O Artigo 107, § 1º da Constituição Federal estabelece as bases da organização espacial e da movimentação dos magistrados federais.
Art. 107, § 1º, CF/88: A lei disciplinará a remoção e a permuta de juízes dos Tribunais Regionais Federais e determinará sua jurisdição e sede.
A estrutura da Justiça Federal organiza-se em três níveis administrativos:
A Jurisdição é um Conceito Qualitativo. É o poder do Estado de aplicar o direito ao caso concreto. Ela é una e indivisível. O poder jurisdicional exercido por um juiz federal em qualquer parte do país é manifestação do mesmo Poder Judiciário.

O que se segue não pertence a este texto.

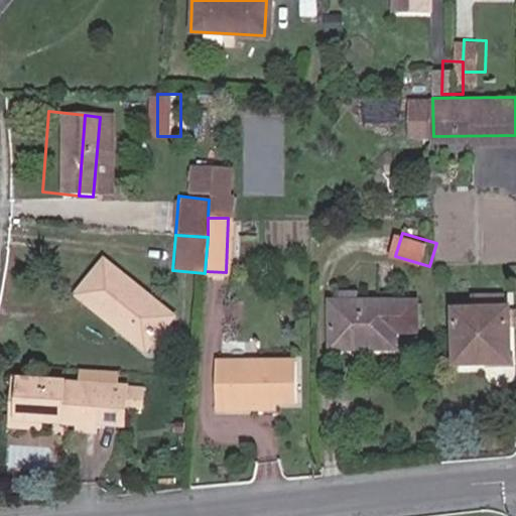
[(71,293),(112,327),(118,319),(142,341),(165,312),(99,258),(71,293)]
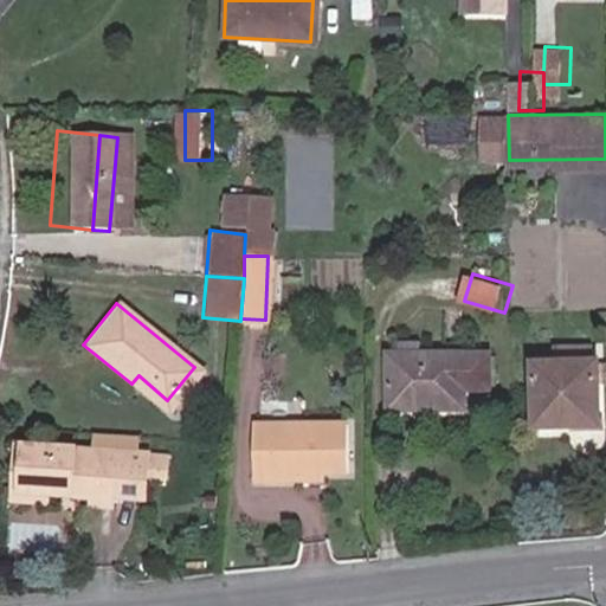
[(532,361),(533,413),(565,413),(566,421),(597,421),(595,360),(585,360),(584,347),(555,348),(554,361),(532,361)]
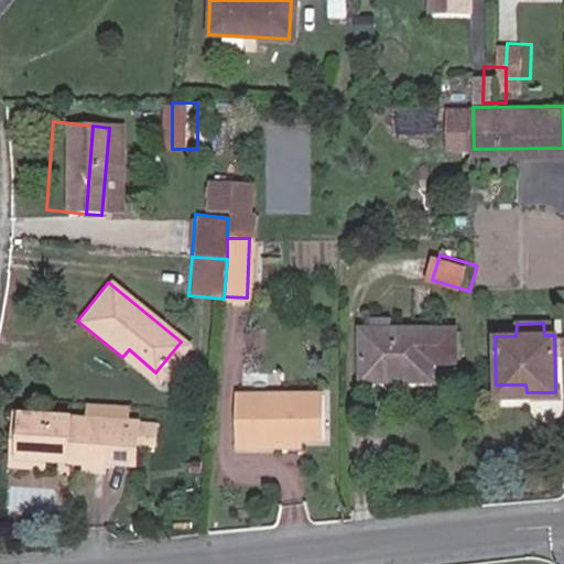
[(358,324),(357,370),(391,370),(391,378),(431,378),(431,359),(455,360),(455,326),(358,324)]
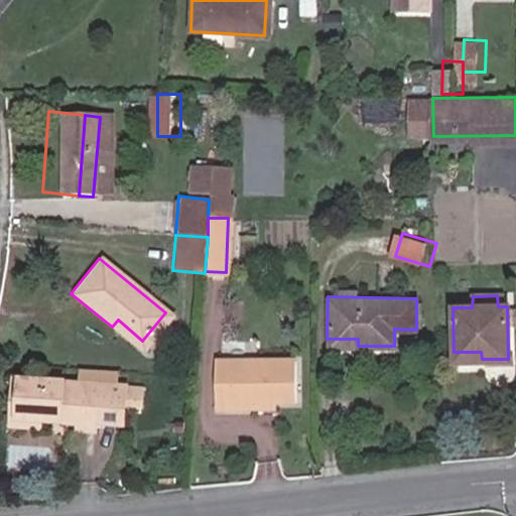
[(118,319),(112,327),(137,348),(142,341),(118,319)]
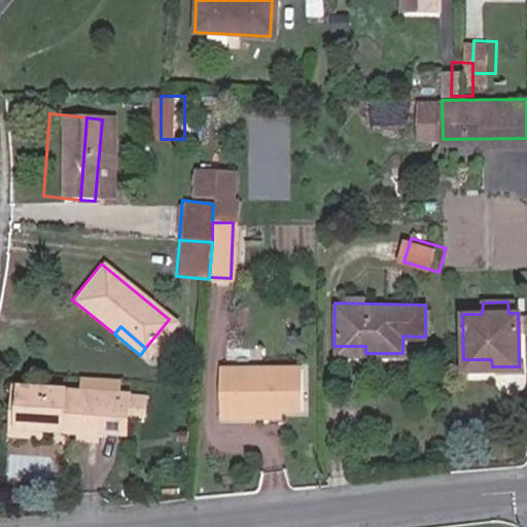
[(220,392),(282,391),(281,349),(220,351),(220,392)]
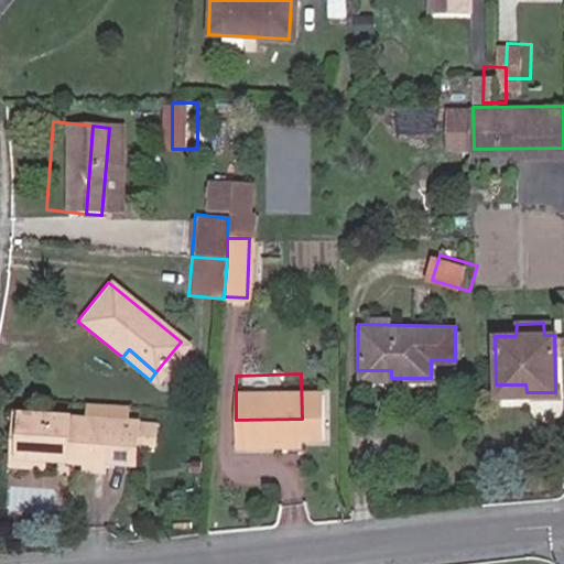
[(301,373),(302,419),(320,419),(318,373),(301,373)]
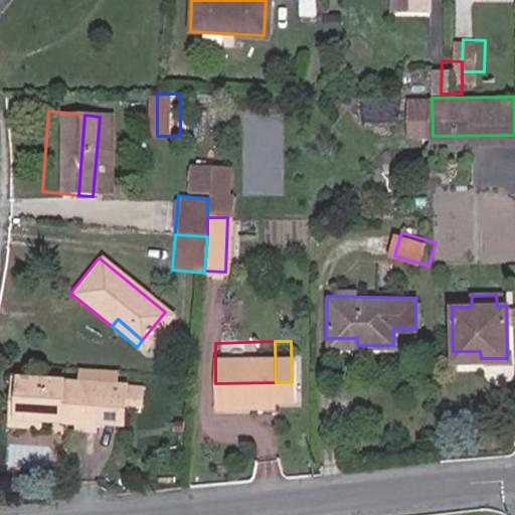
[(11,373),(8,398),(17,399),(18,374),(11,373)]
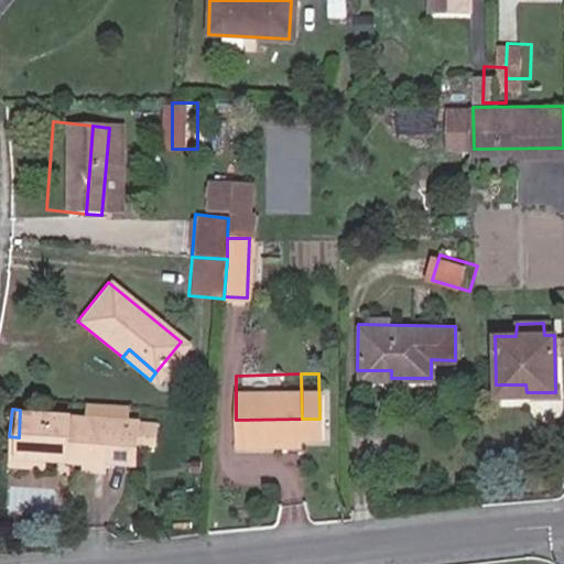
[(129,440),(130,420),(20,410),(19,437),(9,436),(7,463),(38,465),(39,453),(67,454),(67,461),(83,462),(83,469),(97,470),(98,462),(128,464),(129,440)]
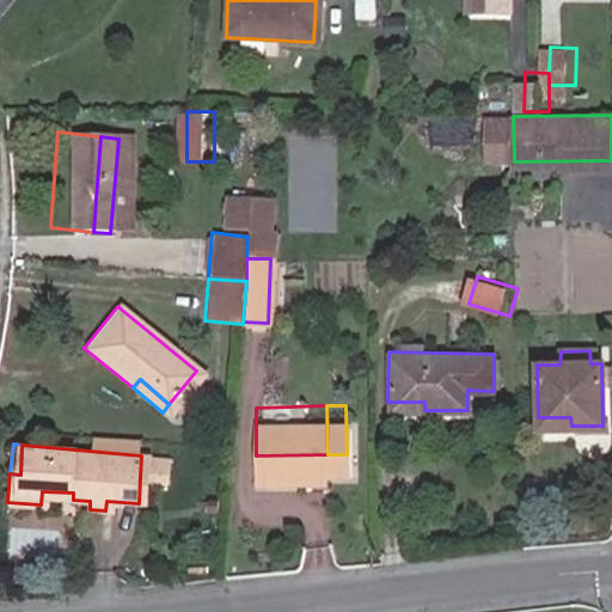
[(141,456),(140,477),(159,478),(160,456),(141,456)]
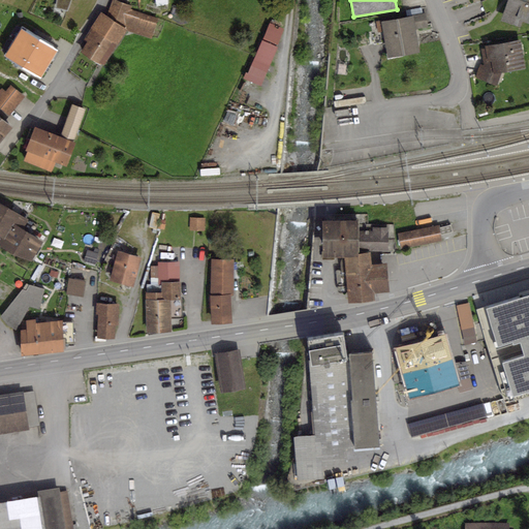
[(528,0),(507,0),(501,22),(521,28),(522,22),(528,24),(528,0)]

A Competência é um Conceito Organizacional. Trata-se da medida ou do limite da jurisdição. É a divisão administrativa e territorial que organiza onde e como cada magistrado atua para viabilizar a prestação jurisdicional.
Para que o magistrado altere sua lotação geográfica, a ordem jurídica prevê dois institutos regulamentados pela LOMAN (Lei Orgânica da Magistratura Nacional - LC 35/79) e pelos Regimentos Internos dos Tribunais:
Remoção: É o preenchimento de uma vaga aberta (vacante) em outro local. Por exemplo, o juiz atua em Porto Alegre e solicita ocupação de uma vaga que abriu no TRF da 5ª Região (Recife).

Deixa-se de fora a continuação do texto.